Comment 1 Lars Engels freebsd_committer

2017-12-05 17:11:17 UTC

A similar issue with grep and awk:

> grep '^[A-Z]' foo
foo
Bar
BAZ


Same for egrep, grep -E and awk, using sed(1) works as expected.

> grep -V
grep (GNU grep) 2.5.1-FreeBSD

> locale
LANG=en_US.UTF-8
LC_CTYPE="en_US.UTF-8"
LC_COLLATE="en_US.UTF-8"
LC_TIME="en_US.UTF-8"
LC_NUMERIC="en_US.UTF-8"
LC_MONETARY="en_US.UTF-8"
LC_MESSAGES="en_US.UTF-8"
LC_ALL=en_US.UTF-8


With LANG=C all three tools work as expected.

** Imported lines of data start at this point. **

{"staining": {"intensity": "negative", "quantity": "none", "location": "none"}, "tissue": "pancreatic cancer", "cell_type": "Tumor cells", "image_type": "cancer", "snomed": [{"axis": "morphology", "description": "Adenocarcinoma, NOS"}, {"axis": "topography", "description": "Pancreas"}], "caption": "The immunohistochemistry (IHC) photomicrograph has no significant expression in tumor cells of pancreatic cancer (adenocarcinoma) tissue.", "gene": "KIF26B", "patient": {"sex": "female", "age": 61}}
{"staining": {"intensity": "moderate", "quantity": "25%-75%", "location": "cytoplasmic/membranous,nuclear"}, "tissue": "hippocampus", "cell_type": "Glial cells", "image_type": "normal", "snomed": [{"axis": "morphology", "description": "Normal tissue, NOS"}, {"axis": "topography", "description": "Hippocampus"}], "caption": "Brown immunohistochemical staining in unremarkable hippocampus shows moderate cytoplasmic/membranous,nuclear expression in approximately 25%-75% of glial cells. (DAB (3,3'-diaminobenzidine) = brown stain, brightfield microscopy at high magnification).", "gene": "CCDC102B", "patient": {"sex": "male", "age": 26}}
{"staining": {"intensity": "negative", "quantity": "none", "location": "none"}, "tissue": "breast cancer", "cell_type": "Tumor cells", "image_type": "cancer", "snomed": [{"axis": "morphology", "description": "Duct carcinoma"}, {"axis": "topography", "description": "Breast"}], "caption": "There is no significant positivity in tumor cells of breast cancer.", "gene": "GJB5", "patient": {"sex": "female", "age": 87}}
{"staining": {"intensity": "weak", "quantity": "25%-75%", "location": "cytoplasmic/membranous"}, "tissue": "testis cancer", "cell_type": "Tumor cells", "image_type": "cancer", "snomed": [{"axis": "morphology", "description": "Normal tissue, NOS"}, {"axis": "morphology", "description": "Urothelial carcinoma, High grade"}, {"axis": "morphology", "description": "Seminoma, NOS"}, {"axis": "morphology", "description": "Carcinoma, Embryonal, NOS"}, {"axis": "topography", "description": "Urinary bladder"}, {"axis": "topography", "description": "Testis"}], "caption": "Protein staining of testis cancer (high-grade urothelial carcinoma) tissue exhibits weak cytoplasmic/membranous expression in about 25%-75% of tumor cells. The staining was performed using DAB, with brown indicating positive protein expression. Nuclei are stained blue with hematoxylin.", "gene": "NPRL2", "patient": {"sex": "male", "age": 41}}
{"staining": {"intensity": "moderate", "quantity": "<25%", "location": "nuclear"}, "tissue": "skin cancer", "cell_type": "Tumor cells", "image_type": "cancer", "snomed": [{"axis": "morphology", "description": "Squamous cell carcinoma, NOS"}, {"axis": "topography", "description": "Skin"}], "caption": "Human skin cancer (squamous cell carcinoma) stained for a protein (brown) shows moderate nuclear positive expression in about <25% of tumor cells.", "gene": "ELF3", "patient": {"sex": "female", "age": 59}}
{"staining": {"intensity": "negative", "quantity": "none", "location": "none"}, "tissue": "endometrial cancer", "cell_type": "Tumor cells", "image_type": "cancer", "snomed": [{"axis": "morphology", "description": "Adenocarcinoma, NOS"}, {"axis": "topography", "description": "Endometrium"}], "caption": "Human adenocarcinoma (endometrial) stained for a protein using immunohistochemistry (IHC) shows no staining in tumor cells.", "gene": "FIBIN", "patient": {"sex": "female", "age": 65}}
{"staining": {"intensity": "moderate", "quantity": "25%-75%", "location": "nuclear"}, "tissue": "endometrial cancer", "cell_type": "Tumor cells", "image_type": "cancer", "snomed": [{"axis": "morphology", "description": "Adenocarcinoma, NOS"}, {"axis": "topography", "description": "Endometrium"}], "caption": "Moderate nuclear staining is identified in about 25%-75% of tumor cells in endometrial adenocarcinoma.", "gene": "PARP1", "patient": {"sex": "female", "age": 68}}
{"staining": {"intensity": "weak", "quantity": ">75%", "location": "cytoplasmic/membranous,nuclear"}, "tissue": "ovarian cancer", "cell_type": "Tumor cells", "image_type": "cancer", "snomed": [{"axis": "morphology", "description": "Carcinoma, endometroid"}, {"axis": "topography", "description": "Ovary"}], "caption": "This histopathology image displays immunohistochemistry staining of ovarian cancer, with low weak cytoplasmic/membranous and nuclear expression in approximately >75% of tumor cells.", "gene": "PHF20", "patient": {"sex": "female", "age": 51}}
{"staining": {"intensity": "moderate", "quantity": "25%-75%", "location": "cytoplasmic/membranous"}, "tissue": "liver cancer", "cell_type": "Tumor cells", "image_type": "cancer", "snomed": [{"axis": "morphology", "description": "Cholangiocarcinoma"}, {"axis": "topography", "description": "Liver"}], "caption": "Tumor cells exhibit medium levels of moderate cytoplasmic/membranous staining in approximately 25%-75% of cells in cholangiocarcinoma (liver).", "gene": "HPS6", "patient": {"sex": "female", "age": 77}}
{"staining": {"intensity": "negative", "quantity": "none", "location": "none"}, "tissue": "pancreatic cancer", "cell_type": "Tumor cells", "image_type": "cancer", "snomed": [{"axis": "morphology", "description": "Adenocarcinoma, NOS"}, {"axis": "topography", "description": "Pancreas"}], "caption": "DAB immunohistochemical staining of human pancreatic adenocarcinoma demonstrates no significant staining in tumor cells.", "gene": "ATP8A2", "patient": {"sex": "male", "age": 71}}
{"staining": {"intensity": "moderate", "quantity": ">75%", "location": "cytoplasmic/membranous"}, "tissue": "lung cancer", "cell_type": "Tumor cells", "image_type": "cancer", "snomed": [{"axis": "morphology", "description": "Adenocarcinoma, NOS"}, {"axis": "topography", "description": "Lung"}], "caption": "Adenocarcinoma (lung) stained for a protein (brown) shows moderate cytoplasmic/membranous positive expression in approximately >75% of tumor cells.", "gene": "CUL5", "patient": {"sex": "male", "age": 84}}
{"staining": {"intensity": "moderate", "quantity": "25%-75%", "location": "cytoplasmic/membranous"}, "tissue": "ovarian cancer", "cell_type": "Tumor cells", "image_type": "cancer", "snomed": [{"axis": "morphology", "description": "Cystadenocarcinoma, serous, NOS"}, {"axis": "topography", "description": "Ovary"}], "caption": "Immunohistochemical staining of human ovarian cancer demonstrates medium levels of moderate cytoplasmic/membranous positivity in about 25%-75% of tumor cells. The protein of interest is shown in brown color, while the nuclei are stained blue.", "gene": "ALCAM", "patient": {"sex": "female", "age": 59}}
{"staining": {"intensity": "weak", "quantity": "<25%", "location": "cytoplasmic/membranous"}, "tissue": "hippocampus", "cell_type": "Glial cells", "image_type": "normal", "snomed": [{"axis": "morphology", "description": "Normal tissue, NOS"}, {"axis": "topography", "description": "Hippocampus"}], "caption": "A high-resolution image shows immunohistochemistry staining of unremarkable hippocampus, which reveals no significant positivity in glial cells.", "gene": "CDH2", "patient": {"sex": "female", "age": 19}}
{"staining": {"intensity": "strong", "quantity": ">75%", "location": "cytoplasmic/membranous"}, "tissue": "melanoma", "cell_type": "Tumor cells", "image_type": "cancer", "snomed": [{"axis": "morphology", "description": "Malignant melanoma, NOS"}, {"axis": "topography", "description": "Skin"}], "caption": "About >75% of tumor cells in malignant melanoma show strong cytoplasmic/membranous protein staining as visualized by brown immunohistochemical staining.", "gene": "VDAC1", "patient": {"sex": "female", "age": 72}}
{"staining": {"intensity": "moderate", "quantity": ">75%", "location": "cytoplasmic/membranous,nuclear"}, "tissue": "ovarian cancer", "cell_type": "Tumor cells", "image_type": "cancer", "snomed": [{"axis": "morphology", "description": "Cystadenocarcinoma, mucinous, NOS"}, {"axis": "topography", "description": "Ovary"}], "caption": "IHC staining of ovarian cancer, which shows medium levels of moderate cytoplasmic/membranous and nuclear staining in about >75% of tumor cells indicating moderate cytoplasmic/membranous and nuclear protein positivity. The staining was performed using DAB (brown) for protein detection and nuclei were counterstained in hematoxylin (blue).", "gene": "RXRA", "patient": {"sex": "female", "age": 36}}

Comment 2 Yuri Pankov 2017-12-06 00:18:27 UTC

Looks like at least grep issue is not there (or already fixed) in bsdgrep:

loki:yuri:~$ locale
LANG=en_US.UTF-8
LC_CTYPE="en_US.UTF-8"
LC_COLLATE="en_US.UTF-8"
LC_TIME="en_US.UTF-8"
LC_NUMERIC="en_US.UTF-8"
LC_MONETARY="en_US.UTF-8"
LC_MESSAGES="en_US.UTF-8"
LC_ALL=
loki:yuri:~$ grep '^[A-Z]' foo
Bar
BAZ
loki:yuri:~$ grep --version
grep (BSD grep) 2.6.0-FreeBSD

Comment 3 Yuri Pankov 2017-12-06 00:19:41 UTC

WRT the tr issue -- that's what 'tr' on Debian GNU/Linux has to say about it:

$ echo test | tr '[:alpha:]' '[:upper:]'
tr: misaligned [:upper:] and/or [:lower:] construct

Comment 4 Yuri Pankov 2018-10-10 15:41:15 UTC

And for the original problem, I don't think that any conversion other than [:lower:] <-> [:upper:] makes sense in tr(1) context.  It is also noted in tr(1) itself:

                With the exception of case conversion, characters in the
                classes are in unspecified order.

In other words, I don't think it's collation problem, rather just unspecified behavior, which doesn't need fixing.

If there's a real world use case that you think is related to this, please provide examples.